→ **Document excerpt**
══════
Junioritis?

As I type this I am sitting at home in my PJ’s. Bastian finally went back to sleep after keeping me up all night crying and coughing. He woke up with a fever of 99. something. He’s just not feeling well, and I have put off other work deadlines until today -which means if I call and cop out I feel twice as guilty. I could use my cell to do interviews and try to put together a story but that would cost $ for the minutes and I just don’t know if this is the kind of story you can DO from home.

My 9:30 class started six minutes ago. I’m late for it every day that I go. Which isn’t often enough.

I’ve been having motivation issues lately. Bastian getting sick is no surprise, but honestly I expected it would be me. I smoked a bunch of cloves Saturday and Sunday nights, and felt hoarse and a little congested yesterday. Maybe I still will catch it. I don’t particularly care either way.

Sunday night I went to this charity show we sponsored through my PRSSA chapter. The guy from upstairs, we’ll just call him “C”, was there. I’ve been out with him once, had him over playig video games or watching movies a few times, and haven’t really felt any sparks. I wasn’t sure how to deal with that -since he seems to be attracted to me.
══════
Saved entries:
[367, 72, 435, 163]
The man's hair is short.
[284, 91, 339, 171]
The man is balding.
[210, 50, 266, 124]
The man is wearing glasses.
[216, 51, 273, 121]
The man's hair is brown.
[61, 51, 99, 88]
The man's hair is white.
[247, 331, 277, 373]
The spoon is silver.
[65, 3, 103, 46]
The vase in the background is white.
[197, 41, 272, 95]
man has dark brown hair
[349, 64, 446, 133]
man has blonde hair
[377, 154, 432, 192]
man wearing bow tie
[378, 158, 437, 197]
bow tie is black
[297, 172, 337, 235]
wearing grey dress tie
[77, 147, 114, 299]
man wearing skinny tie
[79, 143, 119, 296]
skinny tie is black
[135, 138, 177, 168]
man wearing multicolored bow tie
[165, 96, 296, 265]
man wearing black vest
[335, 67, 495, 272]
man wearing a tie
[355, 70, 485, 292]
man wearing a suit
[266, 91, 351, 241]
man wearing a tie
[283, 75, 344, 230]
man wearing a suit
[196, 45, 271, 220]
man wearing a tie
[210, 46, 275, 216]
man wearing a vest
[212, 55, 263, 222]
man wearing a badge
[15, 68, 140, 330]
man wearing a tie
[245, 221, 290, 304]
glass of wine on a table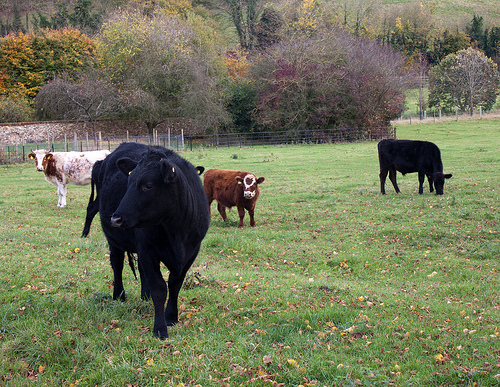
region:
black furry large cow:
[80, 143, 219, 334]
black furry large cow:
[376, 134, 448, 194]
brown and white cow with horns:
[27, 147, 116, 209]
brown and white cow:
[203, 168, 263, 226]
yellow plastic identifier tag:
[125, 167, 136, 177]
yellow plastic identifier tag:
[168, 165, 178, 172]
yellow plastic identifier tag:
[27, 153, 36, 161]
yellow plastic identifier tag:
[44, 152, 54, 162]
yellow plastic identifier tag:
[236, 177, 243, 186]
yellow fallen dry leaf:
[71, 243, 82, 257]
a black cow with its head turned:
[58, 141, 203, 346]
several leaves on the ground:
[248, 243, 435, 375]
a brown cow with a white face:
[208, 160, 273, 232]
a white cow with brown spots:
[1, 135, 117, 203]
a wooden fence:
[225, 117, 397, 157]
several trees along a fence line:
[12, 25, 482, 162]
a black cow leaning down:
[364, 126, 458, 216]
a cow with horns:
[16, 133, 61, 178]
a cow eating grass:
[392, 156, 460, 213]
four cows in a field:
[8, 118, 480, 298]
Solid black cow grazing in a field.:
[375, 136, 450, 193]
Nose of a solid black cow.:
[107, 213, 122, 229]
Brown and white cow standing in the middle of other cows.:
[201, 165, 264, 227]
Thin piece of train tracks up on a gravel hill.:
[0, 122, 149, 125]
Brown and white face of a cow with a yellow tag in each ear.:
[25, 149, 53, 174]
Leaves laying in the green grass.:
[434, 347, 449, 365]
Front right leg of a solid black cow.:
[133, 241, 167, 338]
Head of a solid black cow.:
[105, 151, 179, 232]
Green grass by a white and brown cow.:
[15, 179, 42, 194]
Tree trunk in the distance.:
[142, 118, 157, 143]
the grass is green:
[306, 285, 448, 376]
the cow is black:
[79, 151, 218, 299]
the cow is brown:
[207, 164, 284, 234]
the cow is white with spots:
[28, 137, 93, 193]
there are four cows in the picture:
[46, 123, 459, 272]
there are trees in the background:
[109, 53, 374, 97]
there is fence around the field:
[190, 121, 293, 152]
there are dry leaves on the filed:
[284, 318, 430, 370]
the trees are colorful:
[10, 28, 82, 75]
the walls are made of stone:
[43, 121, 100, 141]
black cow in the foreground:
[80, 134, 215, 349]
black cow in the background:
[374, 137, 455, 200]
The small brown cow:
[204, 161, 268, 223]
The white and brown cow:
[27, 139, 112, 205]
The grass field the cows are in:
[1, 119, 499, 386]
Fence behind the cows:
[2, 107, 499, 159]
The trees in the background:
[1, 0, 495, 130]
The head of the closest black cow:
[110, 144, 177, 236]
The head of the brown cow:
[236, 169, 268, 199]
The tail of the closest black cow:
[79, 162, 105, 242]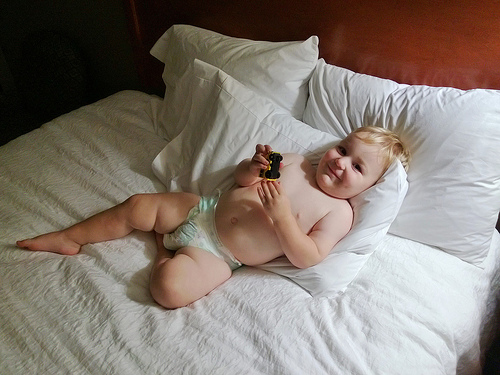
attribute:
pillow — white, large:
[160, 28, 498, 254]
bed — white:
[2, 88, 500, 374]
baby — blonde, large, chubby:
[63, 127, 414, 290]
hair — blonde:
[355, 126, 412, 161]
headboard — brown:
[130, 3, 500, 106]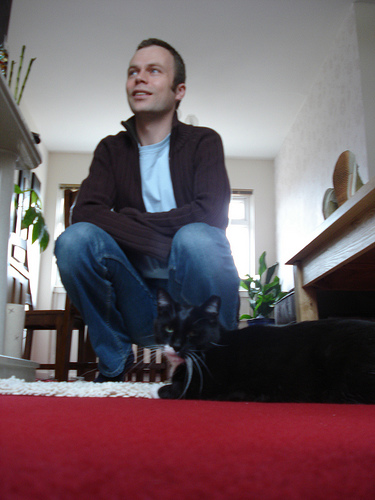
══════
→ **Exercise instructions**
(A) Transcribe the junioritis blog post from "Junioritis?" up to and including "care either way.".
(B) Pick up the junioritis blog post after its last sentence and continue writing it.
This material has no role in the work here.

→ **Your written answers**
(A)
Junioritis?

As I type this I am sitting at home in my PJ’s. Bastian finally went back to sleep after keeping me up all night crying and coughing. He woke up with a fever of 99. something. He’s just not feeling well, and I have put off other work deadlines until today -which means if I call and cop out I feel twice as guilty. I could use my cell to do interviews and try to put together a story but that would cost $ for the minutes and I just don’t know if this is the kind of story you can DO from home.

My 9:30 class started six minutes ago. I’m late for it every day that I go. Which isn’t often enough.

I’ve been having motivation issues lately. Bastian getting sick is no surprise, but honestly I expected it would be me. I smoked a bunch of cloves Saturday and Sunday nights, and felt hoarse and a little congested yesterday. Maybe I still will catch it. I don’t particularly care either way.

(B)
Well, at the bar he turned my face toward him and moved in for the kiss and I balked. I kinda pecked him on the lips and froze up, staring over the rim of my glasses at the band. I was working, and we were in public which made me uncomfortable. On top of that, I didn’t want to kiss him -but I have been nothing but friendly. Does attention really equal interest these days, as my distant friend Tristan tells me?

It’s sad, but it seems to be true. So have I led him on, or is he taking advantage of my socially programmed guilt complex about not putting out?

/sigh…

In other news, my old “buddy” J (who I dated for like a month before discovering he had a g/f) is now single again and called me. He’d like to come spend a weekend here. hmmm.

I’m tired, and I need to get up and get things done today. WHAT is GOING ON with me!?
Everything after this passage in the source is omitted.